**EXCERPT:**

Windows Resource Protection (WRP) works by setting discretionary access-control lists (DACLs) and access control lists (ACLs) defined for protected resources. If any changes are detected to a protected system file, the modified file is restored from a cached copy located in a folder at %WinDir%\WinSxS\Backup. Permission for full access to modify WRP-protected resources is restricted to the processes using the Windows Modules Installer service (TrustedInstaller.exe). Administrators no longer have full rights to system files.

==History==
Due to problems with Windows applications being able to overwrite system files in Windows 95, Microsoft has since implemented a number of security measures to protect system files from malicious attacks, corruptions, or problems such as DLL Hell.

System File Checker was first introduced on Windows 98 as a GUI utility. It offered scanning and restoration of corrupted system files by matching the version number against a database containing the original version number of the files in a fresh Windows 98 installation. This method of file protection was basic. It determined system files by file extension and file path. It was able to restore files from the installation media or a source specified by the user. Windows 98 did not offer real-time system file protection beyond file attributes; therefore, no preventive or reactive measure was available.

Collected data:
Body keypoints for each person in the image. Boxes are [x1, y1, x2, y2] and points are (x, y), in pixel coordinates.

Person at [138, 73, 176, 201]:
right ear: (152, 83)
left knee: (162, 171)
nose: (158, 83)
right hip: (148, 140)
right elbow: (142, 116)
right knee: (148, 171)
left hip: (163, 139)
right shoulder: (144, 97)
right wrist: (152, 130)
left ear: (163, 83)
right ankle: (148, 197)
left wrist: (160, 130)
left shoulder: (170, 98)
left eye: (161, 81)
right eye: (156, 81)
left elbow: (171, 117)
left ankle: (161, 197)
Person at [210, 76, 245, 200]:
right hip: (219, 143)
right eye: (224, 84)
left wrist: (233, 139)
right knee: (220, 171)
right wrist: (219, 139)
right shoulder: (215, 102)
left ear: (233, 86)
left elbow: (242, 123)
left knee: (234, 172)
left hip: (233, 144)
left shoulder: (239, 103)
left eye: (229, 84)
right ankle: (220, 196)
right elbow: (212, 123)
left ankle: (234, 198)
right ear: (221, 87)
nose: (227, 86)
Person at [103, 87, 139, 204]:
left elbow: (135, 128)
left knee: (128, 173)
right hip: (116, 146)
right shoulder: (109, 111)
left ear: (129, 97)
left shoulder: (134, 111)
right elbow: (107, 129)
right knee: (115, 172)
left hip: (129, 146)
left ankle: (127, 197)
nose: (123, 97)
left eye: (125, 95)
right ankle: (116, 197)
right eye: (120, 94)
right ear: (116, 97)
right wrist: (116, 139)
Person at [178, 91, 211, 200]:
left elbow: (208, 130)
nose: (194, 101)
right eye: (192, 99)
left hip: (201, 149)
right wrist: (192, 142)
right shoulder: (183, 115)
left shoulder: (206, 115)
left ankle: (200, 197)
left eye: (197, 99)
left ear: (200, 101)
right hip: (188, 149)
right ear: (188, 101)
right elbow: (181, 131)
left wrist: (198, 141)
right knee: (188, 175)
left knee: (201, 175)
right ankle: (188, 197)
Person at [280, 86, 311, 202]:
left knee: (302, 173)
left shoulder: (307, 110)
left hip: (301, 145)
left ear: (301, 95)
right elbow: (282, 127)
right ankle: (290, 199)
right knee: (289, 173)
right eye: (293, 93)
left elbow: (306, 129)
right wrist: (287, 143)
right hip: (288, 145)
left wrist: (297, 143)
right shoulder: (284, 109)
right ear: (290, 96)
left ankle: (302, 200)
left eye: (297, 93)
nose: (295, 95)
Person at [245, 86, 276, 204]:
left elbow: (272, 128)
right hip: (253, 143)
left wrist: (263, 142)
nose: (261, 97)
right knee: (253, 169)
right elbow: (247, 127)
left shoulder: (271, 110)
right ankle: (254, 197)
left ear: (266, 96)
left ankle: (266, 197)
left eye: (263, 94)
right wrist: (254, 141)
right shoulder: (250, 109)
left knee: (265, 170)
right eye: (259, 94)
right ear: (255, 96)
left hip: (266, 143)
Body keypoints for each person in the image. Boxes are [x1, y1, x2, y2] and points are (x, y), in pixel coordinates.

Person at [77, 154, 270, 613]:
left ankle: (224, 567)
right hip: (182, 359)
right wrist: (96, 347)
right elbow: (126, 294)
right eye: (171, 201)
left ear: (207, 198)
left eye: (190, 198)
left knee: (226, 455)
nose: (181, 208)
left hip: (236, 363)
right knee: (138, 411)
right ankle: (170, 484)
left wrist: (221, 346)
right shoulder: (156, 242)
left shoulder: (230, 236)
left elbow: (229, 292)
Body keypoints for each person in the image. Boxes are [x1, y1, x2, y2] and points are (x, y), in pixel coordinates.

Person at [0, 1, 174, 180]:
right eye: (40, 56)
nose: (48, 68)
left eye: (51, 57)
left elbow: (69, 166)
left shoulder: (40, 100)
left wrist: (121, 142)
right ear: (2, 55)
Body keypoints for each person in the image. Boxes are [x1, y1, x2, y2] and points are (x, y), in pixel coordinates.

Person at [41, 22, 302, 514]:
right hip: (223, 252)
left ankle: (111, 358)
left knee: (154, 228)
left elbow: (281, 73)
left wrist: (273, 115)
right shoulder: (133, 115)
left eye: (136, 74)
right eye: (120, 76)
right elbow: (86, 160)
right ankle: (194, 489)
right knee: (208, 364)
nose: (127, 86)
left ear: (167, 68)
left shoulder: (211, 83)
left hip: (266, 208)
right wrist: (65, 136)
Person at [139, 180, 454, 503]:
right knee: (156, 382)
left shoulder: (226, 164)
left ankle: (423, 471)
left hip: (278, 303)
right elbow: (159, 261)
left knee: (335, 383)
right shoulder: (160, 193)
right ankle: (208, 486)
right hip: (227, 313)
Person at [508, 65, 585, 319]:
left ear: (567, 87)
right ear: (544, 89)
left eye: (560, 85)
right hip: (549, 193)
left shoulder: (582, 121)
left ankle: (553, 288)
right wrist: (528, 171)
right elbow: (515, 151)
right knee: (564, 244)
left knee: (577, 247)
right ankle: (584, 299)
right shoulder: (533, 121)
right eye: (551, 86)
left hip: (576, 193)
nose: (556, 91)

**PROBLEM 1:**
Rewrite the paragraph of the excerpt that begins "System File Checker was first introduced" as a short bulleted list that keeps its main facts.
**PROBLEM 2:**
According to the excerpt, which service's processes are allowed full access to modify WRP-protected resources?
You won't need the collected data for any of this.

**TASK ANSWER 1:**
- System File Checker first appeared in Windows 98 as a GUI utility.
- It scanned for corrupted system files and restored them by comparing version numbers against a database of the original versions from a fresh Windows 98 installation.
- It was a basic form of protection that identified system files by file extension and file path.
- It could restore files from the installation media or from a source the user specified.
- Windows 98 had no real-time protection beyond file attributes, so there were no preventive or reactive measures.

**TASK ANSWER 2:**
The Windows Modules Installer service (TrustedInstaller.exe).